Yesterday, a sort of legend died: Jack Chick, wildly prolific maker of tiny, usually unintentionally hilarious evangelical comics, went to go meet his faceless god at the age of 92. Chick made comics warning about the spiritual and real-world dangers of Halloween, Rock and Roll, Catholics, Jews, gay people, pretty much any secular interest, and, yes, he even had at least one comic about cars.
I’m also pretty sure that if Chick were to look at the lives of any of us really interested in cars, he’d find a way to suggest we’d all burn in hell within just five or six pages.
If you’re somehow not familiar with Chick and his cruel, bonkers worldview that was presented with all the subtlety of a meth’d-up jaguar wearing a jacket made of fireworks and airhorns, here’s a good video explainer:
Chick was relevant to car-lovers and even just general drivers for two main reasons: first, in the dark, dank, pre-internet days, Chick Tracts that you’d find in remote, rural gas stations often provided the best laughs of a long road trip.
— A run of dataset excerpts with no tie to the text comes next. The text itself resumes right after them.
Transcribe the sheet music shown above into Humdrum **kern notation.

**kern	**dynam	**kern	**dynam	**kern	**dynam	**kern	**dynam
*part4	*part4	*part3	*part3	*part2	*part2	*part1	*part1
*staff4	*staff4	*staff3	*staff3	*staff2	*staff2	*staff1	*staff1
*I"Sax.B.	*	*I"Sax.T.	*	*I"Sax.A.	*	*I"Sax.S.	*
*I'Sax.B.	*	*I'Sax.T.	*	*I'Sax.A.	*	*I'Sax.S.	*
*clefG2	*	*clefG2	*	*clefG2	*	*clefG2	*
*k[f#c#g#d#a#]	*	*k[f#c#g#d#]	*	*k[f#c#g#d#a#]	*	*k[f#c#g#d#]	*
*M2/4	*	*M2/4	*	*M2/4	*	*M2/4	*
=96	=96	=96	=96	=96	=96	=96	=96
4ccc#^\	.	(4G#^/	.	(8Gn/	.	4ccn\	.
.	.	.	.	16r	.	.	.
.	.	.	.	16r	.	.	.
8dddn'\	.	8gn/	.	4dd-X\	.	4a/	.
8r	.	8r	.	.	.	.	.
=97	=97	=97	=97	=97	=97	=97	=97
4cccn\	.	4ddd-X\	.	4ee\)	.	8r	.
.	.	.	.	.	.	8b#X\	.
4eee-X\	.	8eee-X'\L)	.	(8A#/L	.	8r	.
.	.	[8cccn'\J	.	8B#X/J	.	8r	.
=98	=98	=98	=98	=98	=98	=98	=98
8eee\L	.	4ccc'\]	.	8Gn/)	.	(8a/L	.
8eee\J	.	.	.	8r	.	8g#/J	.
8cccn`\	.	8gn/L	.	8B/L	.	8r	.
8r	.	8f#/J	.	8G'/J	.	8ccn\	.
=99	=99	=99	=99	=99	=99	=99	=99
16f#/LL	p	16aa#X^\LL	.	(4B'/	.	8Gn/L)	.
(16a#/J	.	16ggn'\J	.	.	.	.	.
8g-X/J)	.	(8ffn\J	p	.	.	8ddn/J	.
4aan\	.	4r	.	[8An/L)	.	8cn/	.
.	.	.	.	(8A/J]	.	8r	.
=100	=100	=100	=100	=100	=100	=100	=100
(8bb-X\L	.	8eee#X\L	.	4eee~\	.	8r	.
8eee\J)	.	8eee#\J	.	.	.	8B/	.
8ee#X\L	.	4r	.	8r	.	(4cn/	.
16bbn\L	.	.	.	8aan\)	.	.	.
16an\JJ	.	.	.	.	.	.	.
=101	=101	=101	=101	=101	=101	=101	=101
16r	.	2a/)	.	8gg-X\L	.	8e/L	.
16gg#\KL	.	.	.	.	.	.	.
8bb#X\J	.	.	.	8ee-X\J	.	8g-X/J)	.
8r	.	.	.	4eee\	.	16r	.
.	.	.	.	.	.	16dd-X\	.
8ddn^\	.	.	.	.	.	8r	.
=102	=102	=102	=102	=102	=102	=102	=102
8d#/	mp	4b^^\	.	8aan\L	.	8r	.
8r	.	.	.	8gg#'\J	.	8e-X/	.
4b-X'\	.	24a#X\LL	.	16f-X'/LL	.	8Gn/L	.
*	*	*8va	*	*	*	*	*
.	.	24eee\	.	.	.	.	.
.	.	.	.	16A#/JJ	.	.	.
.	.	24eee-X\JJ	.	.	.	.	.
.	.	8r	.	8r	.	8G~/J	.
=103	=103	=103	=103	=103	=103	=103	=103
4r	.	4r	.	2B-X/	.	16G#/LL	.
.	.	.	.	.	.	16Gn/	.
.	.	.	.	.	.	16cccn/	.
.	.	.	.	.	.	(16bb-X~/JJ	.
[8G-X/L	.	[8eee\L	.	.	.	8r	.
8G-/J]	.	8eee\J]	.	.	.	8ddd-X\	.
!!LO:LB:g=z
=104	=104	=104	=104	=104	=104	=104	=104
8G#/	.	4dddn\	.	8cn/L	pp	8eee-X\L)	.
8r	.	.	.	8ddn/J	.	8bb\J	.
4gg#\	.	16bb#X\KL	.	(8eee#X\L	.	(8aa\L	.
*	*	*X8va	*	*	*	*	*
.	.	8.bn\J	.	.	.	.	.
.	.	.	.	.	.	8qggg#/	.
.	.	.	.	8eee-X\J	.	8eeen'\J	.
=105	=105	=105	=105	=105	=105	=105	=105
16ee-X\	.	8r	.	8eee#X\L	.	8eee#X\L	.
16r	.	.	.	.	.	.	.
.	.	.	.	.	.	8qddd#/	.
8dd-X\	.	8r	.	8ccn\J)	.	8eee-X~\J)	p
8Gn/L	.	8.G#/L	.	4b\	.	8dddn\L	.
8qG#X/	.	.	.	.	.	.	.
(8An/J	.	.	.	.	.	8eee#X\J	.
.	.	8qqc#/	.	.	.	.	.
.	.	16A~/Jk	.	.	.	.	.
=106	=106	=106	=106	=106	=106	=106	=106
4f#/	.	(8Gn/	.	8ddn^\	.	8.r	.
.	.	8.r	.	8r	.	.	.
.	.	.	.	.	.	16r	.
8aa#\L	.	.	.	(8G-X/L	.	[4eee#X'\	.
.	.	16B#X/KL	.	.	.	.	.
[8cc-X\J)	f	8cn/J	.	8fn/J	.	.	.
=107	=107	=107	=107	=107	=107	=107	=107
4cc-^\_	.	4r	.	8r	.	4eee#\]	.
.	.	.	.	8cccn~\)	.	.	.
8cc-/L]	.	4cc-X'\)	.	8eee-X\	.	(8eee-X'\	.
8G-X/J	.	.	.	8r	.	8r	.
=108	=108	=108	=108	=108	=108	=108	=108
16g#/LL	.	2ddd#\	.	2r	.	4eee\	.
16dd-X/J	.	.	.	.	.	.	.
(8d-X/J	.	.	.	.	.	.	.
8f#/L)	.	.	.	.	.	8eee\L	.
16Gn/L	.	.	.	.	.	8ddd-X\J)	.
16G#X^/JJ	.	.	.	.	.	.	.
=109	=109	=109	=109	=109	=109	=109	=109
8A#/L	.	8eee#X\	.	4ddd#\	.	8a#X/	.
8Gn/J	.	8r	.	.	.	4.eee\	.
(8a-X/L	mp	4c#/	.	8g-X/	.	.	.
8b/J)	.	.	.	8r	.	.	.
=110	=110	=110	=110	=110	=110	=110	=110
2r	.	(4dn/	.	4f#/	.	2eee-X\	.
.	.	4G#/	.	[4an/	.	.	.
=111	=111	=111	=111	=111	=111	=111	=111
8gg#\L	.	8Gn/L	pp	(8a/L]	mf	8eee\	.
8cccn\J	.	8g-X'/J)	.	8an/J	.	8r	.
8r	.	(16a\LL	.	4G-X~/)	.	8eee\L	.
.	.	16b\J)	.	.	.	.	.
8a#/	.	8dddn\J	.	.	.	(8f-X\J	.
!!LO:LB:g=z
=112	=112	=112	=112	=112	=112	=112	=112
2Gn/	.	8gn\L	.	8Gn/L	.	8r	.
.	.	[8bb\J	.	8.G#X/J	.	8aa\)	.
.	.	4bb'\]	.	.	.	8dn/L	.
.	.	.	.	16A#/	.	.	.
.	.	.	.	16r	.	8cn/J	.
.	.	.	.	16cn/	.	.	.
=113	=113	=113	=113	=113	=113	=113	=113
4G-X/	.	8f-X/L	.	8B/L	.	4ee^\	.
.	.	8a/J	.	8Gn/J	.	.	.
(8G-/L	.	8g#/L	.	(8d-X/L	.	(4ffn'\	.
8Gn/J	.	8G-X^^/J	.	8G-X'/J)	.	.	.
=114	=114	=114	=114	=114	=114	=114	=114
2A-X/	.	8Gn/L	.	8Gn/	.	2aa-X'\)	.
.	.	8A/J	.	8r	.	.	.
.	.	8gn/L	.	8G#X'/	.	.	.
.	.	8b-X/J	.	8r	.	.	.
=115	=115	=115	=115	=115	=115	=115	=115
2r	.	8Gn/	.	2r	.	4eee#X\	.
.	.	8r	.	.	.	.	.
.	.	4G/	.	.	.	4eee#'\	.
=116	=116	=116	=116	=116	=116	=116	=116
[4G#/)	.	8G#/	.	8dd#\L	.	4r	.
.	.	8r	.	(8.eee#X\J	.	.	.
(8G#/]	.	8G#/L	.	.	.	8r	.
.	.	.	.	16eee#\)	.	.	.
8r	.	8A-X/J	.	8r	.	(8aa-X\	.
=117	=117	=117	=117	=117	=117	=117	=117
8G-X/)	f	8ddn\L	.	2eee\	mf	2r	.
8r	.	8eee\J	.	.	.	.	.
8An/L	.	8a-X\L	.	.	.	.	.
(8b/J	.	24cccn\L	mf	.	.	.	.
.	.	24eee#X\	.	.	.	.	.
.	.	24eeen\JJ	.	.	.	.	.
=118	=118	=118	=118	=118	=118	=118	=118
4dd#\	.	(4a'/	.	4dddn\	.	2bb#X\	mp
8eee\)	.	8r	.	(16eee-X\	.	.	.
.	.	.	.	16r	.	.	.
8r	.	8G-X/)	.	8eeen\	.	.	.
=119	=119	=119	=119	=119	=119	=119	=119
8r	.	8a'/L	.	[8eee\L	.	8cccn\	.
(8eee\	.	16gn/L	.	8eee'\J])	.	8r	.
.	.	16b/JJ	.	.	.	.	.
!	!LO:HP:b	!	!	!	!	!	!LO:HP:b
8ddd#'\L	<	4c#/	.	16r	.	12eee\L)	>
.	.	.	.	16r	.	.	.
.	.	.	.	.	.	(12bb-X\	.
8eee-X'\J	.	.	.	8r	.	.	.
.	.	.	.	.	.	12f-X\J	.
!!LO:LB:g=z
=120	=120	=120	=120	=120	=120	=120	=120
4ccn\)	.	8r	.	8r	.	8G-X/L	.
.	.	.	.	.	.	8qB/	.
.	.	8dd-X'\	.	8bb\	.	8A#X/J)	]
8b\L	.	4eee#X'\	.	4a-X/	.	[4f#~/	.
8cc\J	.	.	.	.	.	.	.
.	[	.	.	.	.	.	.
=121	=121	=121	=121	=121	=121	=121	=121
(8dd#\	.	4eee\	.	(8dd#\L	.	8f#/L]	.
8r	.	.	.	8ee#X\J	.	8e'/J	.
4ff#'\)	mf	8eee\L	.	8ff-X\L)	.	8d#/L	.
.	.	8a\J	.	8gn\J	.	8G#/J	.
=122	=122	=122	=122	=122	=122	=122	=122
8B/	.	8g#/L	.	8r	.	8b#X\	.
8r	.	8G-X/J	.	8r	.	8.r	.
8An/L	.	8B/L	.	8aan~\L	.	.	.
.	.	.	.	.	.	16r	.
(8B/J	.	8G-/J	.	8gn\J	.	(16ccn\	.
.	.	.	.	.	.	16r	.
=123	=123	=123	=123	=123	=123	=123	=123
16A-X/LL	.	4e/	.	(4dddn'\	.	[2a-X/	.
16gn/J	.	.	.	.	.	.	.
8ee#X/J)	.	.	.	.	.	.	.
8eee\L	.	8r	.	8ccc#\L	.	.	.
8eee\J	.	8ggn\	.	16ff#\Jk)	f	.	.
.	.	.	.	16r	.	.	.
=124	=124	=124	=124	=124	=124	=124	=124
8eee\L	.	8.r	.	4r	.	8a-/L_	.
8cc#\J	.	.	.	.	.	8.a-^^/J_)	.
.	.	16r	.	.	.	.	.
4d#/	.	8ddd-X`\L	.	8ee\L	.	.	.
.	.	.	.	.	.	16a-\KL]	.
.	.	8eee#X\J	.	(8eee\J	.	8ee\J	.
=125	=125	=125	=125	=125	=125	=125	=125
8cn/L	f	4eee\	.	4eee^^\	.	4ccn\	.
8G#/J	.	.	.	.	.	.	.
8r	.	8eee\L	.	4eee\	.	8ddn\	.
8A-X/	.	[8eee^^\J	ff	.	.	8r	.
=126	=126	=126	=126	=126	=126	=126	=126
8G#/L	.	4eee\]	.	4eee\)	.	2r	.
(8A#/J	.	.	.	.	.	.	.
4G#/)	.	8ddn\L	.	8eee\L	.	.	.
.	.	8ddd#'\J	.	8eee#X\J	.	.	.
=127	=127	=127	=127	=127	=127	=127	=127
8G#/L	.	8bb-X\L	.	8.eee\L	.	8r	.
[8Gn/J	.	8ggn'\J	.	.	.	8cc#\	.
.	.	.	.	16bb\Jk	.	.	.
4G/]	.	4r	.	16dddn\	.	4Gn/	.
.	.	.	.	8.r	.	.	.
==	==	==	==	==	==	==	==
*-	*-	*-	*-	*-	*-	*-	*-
Second, there’s one comic about racing, called The Wall.
The Wall is pretty standard for a Jack Chick story, which means it boils down to this: basically decent person lives life, talks to someone evangelizing for Jesus but doesn’t convert right that fucking second– maybe they intend to, but, like, tomorrow. Then, decent person dies in the crazy short time before accepting Christ, whereupon a faceless god-figure banishes them to hell for all eternity.
There’s some clumsily-drawn racing scenes in the comic, of various eras of NASCAR cars and some nice fiery wrecks. There’s also the realization that the reason one of the drivers is doomed to spend an eternity in the boiling excrement of hell is because that driver, basically, loved his wife more than the idea of Jesus that another driver told him about four days before.
While I don’t agree with pretty much anything Jack Chick ever wrote, and I’m pretty sure that Roman Catholics didn’t engineer the Holocaust or that Harry Potter books won’t cause the wholesale destruction of humankind, I had a grudging respect for the guy. He was tenacious and prolific, and I’m pretty sure he coined the trademark Haw-haw! laugh later popularized by Nelson from the Simpsons.